## [WHAT IS NEEDED]
Identify every line in the records below that contains the string "should", and copy each of those lines in full. Case matters when matching.
◇ ◇ ◇
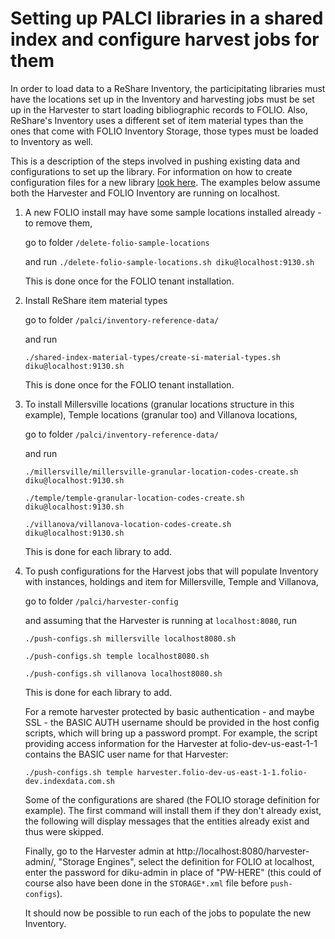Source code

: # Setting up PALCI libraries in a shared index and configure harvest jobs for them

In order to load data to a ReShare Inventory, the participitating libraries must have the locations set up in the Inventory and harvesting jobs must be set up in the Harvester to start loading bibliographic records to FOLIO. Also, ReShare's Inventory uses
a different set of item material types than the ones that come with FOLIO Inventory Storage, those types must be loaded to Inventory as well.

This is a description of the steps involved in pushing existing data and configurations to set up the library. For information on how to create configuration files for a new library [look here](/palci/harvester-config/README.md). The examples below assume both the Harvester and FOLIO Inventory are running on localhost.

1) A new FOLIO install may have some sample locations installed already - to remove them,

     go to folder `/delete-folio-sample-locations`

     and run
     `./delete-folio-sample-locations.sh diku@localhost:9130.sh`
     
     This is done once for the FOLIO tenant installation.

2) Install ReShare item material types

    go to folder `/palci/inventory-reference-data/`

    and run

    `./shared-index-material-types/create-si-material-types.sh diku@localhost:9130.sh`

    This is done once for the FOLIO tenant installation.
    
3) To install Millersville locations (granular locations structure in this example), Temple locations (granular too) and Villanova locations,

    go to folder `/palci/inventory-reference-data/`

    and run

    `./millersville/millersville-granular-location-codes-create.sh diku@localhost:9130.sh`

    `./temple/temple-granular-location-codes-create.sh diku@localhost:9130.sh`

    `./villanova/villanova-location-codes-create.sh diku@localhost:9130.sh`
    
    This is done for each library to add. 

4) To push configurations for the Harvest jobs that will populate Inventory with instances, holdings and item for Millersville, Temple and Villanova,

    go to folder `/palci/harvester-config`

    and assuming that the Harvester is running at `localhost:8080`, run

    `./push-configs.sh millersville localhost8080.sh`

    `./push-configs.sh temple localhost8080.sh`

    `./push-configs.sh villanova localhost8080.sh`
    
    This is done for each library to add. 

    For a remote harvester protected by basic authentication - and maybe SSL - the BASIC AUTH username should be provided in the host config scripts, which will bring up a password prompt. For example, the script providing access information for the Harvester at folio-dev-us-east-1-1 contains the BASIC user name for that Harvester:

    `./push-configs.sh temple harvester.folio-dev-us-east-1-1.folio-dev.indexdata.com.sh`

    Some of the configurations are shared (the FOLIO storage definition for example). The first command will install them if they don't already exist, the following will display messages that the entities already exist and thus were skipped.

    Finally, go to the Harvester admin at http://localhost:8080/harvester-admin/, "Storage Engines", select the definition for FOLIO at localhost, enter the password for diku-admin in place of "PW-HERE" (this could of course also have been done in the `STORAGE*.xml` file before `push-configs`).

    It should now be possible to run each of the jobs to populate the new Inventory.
◇ ◇ ◇
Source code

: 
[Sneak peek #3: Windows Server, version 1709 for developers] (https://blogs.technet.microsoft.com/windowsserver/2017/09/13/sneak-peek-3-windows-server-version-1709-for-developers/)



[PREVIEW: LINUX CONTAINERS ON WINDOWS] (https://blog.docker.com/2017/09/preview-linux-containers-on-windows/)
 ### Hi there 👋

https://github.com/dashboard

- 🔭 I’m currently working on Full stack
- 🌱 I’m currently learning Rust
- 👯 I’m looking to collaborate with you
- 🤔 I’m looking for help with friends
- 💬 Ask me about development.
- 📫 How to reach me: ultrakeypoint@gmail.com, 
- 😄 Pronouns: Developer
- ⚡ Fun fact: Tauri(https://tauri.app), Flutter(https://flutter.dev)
◇ ◇ ◇
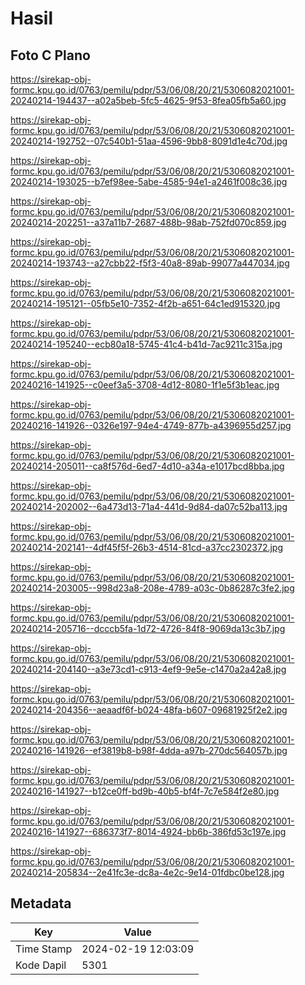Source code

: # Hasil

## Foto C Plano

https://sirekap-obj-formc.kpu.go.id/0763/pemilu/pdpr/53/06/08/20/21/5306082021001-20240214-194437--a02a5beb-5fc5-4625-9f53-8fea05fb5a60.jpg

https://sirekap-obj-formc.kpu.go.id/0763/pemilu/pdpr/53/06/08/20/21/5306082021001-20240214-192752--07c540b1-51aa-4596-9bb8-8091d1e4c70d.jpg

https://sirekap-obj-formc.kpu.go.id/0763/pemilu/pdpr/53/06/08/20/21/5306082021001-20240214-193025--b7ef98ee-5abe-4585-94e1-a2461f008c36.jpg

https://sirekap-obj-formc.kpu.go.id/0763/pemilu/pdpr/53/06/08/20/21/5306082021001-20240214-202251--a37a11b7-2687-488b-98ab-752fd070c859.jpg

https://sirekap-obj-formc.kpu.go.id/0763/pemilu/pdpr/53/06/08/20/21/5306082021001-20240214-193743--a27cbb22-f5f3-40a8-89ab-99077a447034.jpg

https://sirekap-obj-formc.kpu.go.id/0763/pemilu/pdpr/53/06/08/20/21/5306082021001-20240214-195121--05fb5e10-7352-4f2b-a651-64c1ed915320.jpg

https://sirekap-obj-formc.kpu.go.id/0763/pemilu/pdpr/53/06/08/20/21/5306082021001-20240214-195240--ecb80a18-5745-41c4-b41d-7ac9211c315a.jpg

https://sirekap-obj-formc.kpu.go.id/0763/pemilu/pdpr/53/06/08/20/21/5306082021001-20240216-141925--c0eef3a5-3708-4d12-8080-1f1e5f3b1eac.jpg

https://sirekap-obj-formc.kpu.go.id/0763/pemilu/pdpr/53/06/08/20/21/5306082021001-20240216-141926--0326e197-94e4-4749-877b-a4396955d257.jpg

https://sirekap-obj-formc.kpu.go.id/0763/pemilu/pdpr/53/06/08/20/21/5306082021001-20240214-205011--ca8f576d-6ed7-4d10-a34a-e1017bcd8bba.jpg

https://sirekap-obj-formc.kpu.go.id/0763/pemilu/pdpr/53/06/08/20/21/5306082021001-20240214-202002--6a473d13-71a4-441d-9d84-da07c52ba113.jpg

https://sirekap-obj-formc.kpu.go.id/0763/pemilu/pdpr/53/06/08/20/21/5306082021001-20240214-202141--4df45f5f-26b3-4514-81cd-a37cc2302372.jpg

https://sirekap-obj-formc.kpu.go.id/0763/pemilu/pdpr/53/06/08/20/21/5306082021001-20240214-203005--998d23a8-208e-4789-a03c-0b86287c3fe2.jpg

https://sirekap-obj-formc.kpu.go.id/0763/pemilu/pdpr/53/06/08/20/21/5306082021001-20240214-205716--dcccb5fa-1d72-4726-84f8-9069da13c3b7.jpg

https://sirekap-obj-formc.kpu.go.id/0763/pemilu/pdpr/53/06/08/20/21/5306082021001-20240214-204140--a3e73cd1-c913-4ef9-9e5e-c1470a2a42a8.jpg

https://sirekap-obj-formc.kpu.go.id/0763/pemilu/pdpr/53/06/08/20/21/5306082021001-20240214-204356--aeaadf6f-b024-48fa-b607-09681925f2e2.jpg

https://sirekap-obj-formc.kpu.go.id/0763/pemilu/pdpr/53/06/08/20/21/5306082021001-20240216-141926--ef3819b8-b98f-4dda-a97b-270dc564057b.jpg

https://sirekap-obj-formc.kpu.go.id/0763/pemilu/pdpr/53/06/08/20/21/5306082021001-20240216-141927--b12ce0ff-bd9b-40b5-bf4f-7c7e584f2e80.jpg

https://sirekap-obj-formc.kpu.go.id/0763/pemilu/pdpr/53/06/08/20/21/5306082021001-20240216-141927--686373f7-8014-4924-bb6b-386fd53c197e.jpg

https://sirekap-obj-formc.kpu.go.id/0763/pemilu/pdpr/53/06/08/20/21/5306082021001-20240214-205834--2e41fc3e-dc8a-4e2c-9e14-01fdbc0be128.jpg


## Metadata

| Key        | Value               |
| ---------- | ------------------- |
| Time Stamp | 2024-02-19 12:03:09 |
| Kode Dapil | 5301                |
◇ ◇ ◇
## [ANSWER TO THIS PROBLEM]
    For a remote harvester protected by basic authentication - and maybe SSL - the BASIC AUTH username should be provided in the host config scripts, which will bring up a password prompt. For example, the script providing access information for the Harvester at folio-dev-us-east-1-1 contains the BASIC user name for that Harvester:
    It should now be possible to run each of the jobs to populate the new Inventory.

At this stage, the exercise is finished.